▸ **EXERCISE DETAILS**: Any images in the records should be skipped; transcribe the rest exactly.

=-=-=-=-=

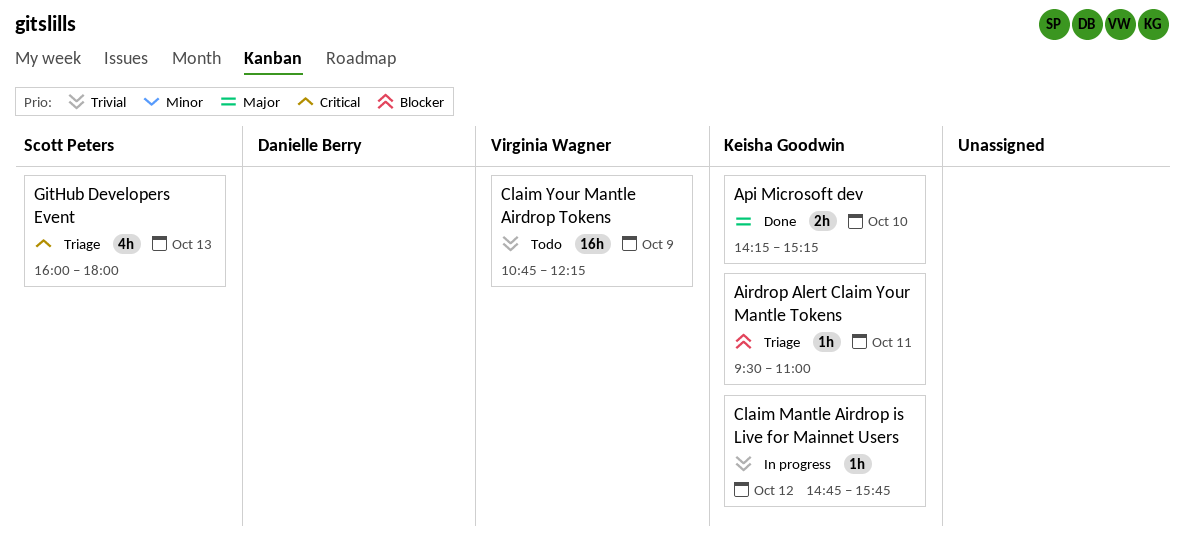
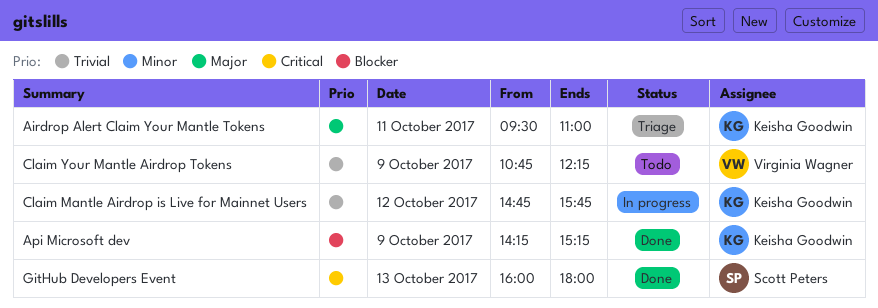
Airdrop Alert Claim Your Mantle Tokens, priority: Blocker -> Major
Api Microsoft dev, priority: Major -> Blocker
Api Microsoft dev, day: Oct 10 -> Oct 9
GitHub Developers Event, status: Triage -> Done

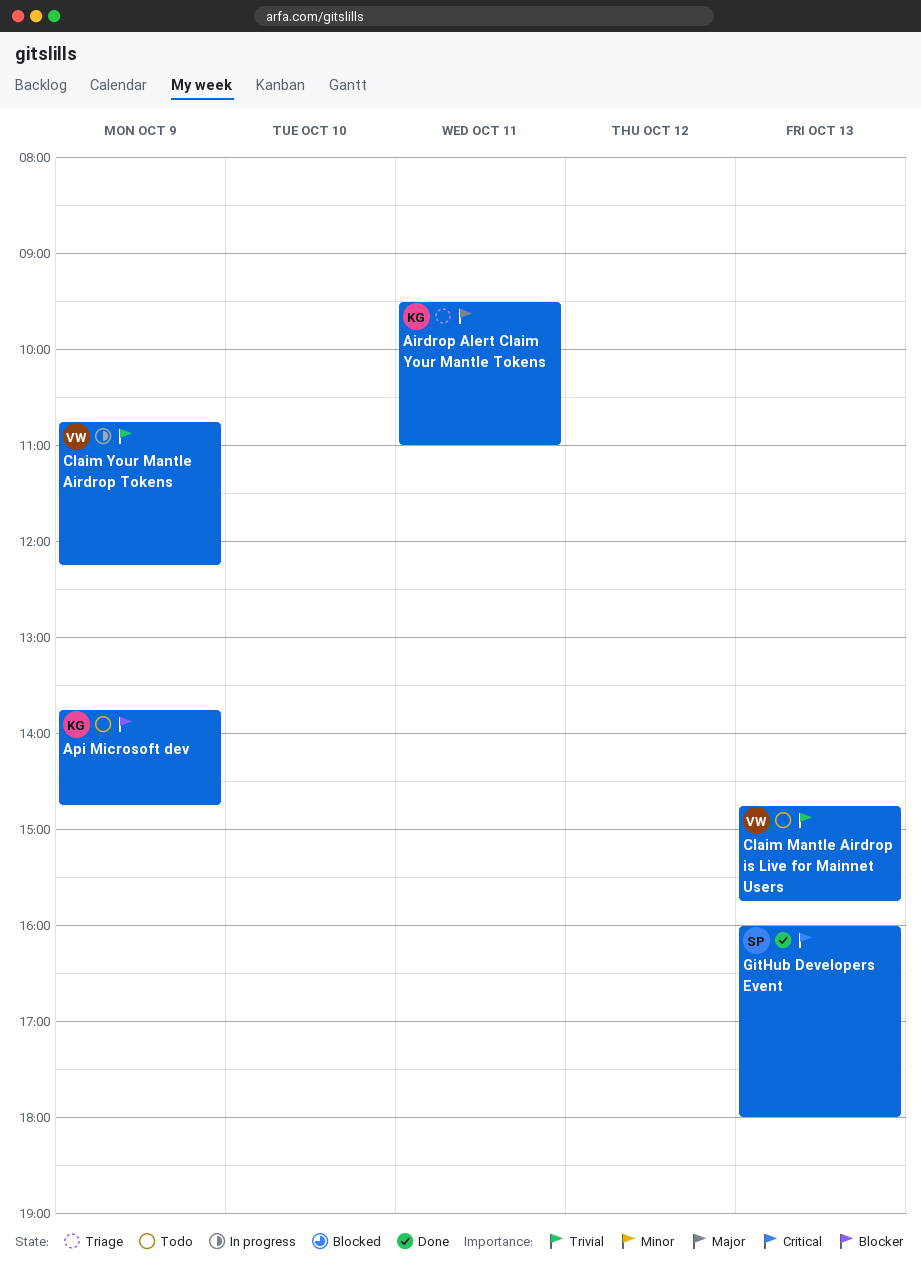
Api Microsoft dev, status: Done -> Todo
Api Microsoft dev, begins: 14:15 -> 13:45
Api Microsoft dev, ends: 15:15 -> 14:45
Claim Mantle Airdrop is Live for Mainnet Users, status: In progress -> Todo
Claim Mantle Airdrop is Live for Mainnet Users, owner: Keisha Goodwin -> Virginia Wagner
Claim Mantle Airdrop is Live for Mainnet Users, day: Oct 12 -> Oct 13
Claim Your Mantle Airdrop Tokens, status: Todo -> In progress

=-=-=-=-=

▸ **RESULT OF THIS TASK**:
Airdrop Alert Claim Your Mantle Tokens, priority: Blocker -> Major
Api Microsoft dev, priority: Major -> Blocker
Api Microsoft dev, day: Oct 10 -> Oct 9
GitHub Developers Event, status: Triage -> Done

Api Microsoft dev, status: Done -> Todo
Api Microsoft dev, begins: 14:15 -> 13:45
Api Microsoft dev, ends: 15:15 -> 14:45
Claim Mantle Airdrop is Live for Mainnet Users, status: In progress -> Todo
Claim Mantle Airdrop is Live for Mainnet Users, owner: Keisha Goodwin -> Virginia Wagner
Claim Mantle Airdrop is Live for Mainnet Users, day: Oct 12 -> Oct 13
Claim Your Mantle Airdrop Tokens, status: Todo -> In progress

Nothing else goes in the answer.